Selection
IRPE: About the shape of Wq,Wk,Wv’

microsoft / Cream

This is a collection of our NAS and Vision Transformer work.

MIT License

1.66k stars 225 forks source link

IRPE: About the shape of Wq,Wk,Wv’ #229

Closed Zhong1015 closed 6 months ago

Zhong1015 commented 6 months ago

@wkcn Hello, your work is inspiring. Recently, while looking at Figure 1, I had a bit of confusion. You have noted '1x1' after Wq, Wk, Wv, which makes me think you are using weight matrices of size 1x1. However, this contradicts my previous understanding. Another interpretation I have is: 1x1 indicates the need to first reduce the dimensionality of x, and then pass through the Wq, Wk, and Wv matrices. I would like to know if my understanding of this part is correct. 屏幕截图 2024-03-19 202425

wkcn commented 6 months ago

Hi @Zhong1015 , the shape of Wq, Wk and Wv are all (dim, dim). We annotated 1x1 which represents a 1x1 operation on 2-D space, where each token is projected independently.

We referred to the figure 2 of non-local neural network (https://arxiv.org/pdf/1711.07971.pdf).

Zhong1015 commented 6 months ago

Thank you for your reply! I think this can help me a lot!

Zhong1015 commented 6 months ago

Hi @Zhong1015 , the shape of Wq, Wk and Wv are all (dim, dim). We annotated 1x1 which represents a 1x1 operation on 2-D space, where each token is projected independently.

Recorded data

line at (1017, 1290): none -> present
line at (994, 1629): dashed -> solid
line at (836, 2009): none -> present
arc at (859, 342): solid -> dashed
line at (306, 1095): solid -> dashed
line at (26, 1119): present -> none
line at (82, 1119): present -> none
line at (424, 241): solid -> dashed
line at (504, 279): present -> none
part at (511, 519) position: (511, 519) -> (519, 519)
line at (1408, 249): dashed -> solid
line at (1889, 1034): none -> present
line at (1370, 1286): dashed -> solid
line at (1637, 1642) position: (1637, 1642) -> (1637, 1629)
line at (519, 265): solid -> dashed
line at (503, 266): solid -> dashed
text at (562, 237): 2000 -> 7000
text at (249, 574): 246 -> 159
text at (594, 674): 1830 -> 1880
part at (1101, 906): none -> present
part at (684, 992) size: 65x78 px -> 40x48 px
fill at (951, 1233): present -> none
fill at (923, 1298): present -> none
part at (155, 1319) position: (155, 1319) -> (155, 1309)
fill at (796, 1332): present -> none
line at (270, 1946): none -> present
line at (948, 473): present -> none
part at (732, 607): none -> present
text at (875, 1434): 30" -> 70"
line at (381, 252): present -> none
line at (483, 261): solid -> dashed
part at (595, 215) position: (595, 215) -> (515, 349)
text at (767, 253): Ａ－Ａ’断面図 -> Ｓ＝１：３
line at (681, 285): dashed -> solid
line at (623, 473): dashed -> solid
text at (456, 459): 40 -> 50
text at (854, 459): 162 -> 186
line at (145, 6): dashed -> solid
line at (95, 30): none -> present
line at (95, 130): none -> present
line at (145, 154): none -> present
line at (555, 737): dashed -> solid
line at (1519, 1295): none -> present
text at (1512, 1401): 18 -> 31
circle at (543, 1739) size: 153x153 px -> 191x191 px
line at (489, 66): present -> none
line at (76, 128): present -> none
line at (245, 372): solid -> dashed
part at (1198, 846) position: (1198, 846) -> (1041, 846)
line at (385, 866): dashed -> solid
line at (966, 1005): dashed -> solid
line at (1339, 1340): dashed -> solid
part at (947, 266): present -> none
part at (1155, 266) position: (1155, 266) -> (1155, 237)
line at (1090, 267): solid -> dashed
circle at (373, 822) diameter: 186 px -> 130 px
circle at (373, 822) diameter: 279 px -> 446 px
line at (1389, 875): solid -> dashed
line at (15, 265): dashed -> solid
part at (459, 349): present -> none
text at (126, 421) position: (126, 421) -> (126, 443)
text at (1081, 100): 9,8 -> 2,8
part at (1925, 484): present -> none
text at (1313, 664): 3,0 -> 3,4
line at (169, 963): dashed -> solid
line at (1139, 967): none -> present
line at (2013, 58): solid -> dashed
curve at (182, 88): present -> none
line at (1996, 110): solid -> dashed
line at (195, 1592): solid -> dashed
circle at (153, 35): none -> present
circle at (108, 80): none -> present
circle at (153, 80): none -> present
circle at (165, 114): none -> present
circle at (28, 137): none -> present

Tasks
(a) Echo everything in the thread from "We referred to" down to "help me a lot!".
(b) State how many lines of the rows contain the string "fill", giving only the number.
The thread and the rows were drawn from unrelated sources.

Answers to the tasks
(a)
We referred to the figure 2 of non-local neural network (https://arxiv.org/pdf/1711.07971.pdf).

Zhong1015 commented 6 months ago

Thank you for your reply! I think this can help me a lot!

(b) 3